Exercise details: Copy out every line of the records below that contains the string "cresc", treating uppercase and lowercase letters as different.

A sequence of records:
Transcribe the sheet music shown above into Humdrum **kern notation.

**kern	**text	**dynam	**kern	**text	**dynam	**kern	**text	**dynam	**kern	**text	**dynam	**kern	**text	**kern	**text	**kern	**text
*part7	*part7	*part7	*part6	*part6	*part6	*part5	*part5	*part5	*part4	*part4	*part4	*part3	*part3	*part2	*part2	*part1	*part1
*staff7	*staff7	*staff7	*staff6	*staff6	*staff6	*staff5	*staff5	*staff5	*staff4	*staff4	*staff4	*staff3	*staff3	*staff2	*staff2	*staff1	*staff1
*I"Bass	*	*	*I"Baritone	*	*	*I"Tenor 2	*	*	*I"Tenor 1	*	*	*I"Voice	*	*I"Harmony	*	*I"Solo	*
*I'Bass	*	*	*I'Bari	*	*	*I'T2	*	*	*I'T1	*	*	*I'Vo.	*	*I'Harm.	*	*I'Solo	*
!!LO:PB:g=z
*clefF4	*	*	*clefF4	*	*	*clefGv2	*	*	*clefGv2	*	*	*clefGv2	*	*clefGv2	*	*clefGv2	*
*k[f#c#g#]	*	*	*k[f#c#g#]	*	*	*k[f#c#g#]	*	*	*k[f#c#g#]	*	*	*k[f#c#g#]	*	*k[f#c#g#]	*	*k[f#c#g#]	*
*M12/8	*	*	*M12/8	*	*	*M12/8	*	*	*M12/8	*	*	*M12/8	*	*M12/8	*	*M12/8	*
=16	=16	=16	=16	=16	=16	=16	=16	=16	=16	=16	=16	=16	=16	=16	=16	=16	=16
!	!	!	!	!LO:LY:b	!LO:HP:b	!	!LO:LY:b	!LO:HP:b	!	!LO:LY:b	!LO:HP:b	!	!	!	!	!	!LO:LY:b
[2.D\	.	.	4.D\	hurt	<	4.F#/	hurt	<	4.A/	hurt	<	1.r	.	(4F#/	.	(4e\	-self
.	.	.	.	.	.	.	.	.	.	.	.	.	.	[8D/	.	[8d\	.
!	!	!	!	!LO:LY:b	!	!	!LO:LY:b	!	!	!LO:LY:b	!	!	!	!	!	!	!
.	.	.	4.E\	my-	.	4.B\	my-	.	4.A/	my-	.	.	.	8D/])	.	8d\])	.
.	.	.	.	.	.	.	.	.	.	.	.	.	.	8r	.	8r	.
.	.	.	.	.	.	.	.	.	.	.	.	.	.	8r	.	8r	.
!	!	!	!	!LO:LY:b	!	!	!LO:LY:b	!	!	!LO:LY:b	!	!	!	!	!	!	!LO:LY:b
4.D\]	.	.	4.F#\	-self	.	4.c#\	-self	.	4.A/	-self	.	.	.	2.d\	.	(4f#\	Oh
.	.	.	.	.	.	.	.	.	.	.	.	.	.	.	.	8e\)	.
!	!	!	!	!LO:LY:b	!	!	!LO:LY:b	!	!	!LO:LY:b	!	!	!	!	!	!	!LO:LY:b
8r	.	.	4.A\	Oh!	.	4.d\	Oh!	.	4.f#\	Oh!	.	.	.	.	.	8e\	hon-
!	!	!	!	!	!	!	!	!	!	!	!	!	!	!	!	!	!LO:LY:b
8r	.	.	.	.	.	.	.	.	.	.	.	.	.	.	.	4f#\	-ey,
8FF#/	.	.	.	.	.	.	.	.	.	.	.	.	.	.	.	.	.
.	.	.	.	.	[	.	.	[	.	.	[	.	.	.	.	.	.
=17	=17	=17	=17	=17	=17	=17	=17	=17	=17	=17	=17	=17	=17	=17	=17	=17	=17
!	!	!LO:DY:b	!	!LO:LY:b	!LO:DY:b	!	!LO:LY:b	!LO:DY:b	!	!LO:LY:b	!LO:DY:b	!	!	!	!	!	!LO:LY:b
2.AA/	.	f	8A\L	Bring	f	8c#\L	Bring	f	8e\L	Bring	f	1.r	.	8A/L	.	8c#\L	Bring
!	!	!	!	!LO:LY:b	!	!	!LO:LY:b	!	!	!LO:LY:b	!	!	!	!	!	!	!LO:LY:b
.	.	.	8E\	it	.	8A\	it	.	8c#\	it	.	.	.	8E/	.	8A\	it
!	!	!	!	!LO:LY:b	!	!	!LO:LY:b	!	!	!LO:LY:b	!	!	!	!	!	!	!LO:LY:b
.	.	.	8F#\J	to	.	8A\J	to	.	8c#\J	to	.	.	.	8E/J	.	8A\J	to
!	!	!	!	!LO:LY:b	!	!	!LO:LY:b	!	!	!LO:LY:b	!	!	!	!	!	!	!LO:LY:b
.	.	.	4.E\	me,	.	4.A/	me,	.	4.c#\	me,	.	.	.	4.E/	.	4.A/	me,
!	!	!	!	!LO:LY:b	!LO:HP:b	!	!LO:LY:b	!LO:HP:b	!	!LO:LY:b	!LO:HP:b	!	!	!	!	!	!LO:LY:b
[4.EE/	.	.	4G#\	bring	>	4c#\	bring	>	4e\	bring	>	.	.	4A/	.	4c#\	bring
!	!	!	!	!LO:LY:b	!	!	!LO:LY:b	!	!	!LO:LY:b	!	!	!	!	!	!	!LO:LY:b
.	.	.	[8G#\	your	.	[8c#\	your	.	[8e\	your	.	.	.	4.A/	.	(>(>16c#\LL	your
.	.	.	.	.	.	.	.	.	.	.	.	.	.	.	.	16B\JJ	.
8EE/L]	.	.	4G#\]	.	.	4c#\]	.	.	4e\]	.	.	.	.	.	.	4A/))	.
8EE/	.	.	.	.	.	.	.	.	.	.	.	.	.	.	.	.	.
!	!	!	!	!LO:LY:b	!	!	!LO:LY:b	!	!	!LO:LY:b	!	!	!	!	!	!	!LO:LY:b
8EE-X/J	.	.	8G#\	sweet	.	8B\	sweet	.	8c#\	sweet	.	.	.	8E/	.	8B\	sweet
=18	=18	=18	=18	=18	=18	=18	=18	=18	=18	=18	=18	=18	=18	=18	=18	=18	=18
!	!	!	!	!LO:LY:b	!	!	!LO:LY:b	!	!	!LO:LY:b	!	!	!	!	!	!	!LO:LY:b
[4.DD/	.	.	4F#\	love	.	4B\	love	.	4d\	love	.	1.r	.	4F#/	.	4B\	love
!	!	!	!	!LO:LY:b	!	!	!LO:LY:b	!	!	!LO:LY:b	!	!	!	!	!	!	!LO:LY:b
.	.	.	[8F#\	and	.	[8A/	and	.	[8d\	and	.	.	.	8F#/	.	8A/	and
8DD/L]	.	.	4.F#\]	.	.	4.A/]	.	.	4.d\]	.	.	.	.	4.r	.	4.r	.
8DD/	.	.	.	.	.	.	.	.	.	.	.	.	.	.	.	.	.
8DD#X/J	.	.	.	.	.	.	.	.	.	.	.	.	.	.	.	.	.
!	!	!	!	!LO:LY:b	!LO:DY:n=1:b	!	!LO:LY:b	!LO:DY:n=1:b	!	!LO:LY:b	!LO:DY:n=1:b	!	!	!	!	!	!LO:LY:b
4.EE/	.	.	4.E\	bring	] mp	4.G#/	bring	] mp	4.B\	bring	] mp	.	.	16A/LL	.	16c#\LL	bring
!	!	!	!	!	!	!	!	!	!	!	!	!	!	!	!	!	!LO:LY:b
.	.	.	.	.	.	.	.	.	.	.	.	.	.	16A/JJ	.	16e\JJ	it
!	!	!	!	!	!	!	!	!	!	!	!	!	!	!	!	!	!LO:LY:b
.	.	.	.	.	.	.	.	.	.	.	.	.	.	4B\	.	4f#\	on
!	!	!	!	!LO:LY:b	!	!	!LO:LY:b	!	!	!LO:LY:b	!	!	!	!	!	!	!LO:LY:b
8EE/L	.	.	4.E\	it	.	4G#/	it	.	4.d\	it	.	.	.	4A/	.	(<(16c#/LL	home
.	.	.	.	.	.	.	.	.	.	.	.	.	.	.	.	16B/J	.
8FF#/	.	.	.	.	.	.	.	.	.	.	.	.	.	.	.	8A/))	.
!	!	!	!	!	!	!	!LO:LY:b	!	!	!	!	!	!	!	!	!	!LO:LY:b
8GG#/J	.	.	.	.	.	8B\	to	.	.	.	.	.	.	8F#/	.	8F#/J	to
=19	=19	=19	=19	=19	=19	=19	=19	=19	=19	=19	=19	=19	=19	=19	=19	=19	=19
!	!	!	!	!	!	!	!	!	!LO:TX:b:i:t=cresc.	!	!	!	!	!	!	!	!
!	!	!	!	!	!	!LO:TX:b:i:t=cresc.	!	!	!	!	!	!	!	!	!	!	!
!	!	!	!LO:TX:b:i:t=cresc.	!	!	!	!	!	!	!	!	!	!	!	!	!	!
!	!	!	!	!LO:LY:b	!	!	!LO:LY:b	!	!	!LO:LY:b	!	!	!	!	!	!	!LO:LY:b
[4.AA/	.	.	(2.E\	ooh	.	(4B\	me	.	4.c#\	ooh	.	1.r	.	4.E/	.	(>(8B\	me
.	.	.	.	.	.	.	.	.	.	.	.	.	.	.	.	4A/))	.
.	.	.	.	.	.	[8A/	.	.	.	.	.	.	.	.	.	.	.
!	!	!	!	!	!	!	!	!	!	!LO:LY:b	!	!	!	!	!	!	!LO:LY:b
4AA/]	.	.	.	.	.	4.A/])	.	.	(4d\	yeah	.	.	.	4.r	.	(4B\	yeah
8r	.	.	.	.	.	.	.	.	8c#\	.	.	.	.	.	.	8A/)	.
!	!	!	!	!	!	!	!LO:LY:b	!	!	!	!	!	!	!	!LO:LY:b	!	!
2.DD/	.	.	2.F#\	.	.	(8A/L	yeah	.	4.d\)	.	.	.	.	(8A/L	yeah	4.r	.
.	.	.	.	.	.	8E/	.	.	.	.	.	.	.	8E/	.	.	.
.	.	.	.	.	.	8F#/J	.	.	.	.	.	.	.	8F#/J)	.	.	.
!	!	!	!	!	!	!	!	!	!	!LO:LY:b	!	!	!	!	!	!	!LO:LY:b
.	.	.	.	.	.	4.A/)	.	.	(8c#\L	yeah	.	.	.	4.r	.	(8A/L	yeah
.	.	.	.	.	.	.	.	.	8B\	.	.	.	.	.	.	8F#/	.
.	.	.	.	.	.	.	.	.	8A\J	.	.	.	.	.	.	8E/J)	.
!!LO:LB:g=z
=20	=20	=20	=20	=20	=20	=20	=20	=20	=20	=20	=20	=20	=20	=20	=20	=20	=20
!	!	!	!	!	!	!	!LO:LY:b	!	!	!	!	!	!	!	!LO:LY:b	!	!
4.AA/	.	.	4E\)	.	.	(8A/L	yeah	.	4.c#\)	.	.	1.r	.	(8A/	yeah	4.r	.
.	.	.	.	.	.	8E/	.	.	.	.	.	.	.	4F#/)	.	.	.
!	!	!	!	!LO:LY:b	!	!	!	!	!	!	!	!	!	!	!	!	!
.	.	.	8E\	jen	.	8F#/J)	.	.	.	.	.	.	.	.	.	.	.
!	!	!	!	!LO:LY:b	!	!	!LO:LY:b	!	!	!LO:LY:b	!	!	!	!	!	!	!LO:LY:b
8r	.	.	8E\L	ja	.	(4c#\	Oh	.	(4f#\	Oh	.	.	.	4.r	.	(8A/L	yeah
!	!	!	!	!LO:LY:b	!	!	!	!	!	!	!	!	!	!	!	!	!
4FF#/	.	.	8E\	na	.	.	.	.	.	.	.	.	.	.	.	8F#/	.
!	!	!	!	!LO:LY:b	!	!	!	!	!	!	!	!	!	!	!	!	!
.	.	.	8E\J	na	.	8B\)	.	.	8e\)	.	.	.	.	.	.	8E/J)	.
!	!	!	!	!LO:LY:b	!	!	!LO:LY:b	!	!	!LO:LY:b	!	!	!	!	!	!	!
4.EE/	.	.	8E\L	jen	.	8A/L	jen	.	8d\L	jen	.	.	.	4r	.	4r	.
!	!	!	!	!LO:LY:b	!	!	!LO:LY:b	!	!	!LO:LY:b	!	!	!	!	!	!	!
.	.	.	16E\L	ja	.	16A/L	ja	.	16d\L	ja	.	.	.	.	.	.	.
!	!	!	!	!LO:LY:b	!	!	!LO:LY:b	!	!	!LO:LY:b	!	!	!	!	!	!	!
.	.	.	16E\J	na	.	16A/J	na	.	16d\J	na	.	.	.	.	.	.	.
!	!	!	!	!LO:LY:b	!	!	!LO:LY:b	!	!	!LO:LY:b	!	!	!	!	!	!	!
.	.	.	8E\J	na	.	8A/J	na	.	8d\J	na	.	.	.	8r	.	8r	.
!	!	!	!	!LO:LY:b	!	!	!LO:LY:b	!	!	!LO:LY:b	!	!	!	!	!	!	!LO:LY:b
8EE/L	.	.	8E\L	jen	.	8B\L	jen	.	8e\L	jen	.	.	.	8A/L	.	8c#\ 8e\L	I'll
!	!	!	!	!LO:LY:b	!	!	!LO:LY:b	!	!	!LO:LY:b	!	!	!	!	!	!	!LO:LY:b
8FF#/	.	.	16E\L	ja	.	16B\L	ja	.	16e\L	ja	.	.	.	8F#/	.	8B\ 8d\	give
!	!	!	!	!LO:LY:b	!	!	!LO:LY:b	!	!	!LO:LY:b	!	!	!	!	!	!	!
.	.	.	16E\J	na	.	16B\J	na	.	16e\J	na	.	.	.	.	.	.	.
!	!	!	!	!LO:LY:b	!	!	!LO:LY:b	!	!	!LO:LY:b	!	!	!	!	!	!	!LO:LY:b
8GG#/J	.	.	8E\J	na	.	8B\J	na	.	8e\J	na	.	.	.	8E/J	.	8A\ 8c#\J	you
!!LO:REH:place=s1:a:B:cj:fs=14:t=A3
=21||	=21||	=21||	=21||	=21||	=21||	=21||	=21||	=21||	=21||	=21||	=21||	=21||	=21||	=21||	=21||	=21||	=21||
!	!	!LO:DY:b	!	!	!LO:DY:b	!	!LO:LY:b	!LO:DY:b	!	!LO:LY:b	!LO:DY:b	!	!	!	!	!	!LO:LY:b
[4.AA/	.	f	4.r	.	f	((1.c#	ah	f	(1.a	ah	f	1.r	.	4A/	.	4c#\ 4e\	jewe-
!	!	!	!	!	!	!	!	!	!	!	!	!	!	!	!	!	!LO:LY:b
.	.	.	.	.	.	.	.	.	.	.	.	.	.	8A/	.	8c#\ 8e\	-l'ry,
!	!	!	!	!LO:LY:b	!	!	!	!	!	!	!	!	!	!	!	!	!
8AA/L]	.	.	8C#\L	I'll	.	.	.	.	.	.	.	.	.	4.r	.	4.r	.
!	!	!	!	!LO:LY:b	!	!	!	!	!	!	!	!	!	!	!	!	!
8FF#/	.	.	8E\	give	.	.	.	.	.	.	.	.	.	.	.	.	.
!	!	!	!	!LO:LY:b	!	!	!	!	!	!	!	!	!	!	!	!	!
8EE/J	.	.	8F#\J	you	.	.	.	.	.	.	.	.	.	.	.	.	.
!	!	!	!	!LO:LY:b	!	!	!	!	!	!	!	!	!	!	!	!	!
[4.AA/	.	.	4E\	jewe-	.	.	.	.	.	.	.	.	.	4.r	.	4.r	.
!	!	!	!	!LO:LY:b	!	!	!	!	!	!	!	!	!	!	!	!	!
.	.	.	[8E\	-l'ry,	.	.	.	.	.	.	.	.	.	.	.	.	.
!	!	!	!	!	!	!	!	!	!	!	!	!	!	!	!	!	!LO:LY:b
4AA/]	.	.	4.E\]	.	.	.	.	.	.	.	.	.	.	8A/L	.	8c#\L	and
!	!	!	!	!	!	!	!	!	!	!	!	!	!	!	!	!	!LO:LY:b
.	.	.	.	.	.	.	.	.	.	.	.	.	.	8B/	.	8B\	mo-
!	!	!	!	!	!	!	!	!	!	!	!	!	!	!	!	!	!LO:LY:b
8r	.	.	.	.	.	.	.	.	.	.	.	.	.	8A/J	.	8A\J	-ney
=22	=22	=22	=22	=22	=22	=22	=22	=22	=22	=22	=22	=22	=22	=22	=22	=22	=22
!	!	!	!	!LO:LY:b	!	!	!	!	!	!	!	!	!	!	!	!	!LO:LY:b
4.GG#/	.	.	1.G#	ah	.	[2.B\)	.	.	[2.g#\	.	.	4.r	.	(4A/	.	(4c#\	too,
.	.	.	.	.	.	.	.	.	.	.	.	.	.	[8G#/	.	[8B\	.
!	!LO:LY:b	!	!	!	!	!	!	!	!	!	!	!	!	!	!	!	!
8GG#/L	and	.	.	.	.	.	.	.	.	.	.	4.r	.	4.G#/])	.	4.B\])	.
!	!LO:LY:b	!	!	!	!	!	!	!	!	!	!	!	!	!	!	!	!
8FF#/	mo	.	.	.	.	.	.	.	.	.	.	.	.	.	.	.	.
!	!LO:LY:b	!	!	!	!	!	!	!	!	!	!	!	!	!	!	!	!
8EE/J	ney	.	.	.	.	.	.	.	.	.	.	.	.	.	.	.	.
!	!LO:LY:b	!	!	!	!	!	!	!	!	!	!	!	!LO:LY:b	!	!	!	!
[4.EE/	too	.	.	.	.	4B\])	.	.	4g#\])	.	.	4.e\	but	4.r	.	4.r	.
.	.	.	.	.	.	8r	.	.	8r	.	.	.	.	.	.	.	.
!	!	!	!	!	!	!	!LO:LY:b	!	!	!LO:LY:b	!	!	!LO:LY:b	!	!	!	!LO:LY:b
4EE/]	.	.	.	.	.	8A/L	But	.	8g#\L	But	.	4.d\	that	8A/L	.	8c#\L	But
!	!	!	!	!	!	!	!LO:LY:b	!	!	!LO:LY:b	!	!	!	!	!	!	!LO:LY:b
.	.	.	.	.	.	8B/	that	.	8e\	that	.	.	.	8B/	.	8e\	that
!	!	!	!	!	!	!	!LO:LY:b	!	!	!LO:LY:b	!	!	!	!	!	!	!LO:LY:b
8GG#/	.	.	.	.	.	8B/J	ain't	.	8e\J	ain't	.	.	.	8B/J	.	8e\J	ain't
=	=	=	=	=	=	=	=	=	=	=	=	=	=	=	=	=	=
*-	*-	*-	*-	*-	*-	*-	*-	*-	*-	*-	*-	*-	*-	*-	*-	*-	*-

Answer below:
!	!	!	!	!	!	!	!	!	!LO:TX:b:i:t=cresc.	!	!	!	!	!	!	!	!
!	!	!	!	!	!	!LO:TX:b:i:t=cresc.	!	!	!	!	!	!	!	!	!	!	!
!	!	!	!LO:TX:b:i:t=cresc.	!	!	!	!	!	!	!	!	!	!	!	!	!	!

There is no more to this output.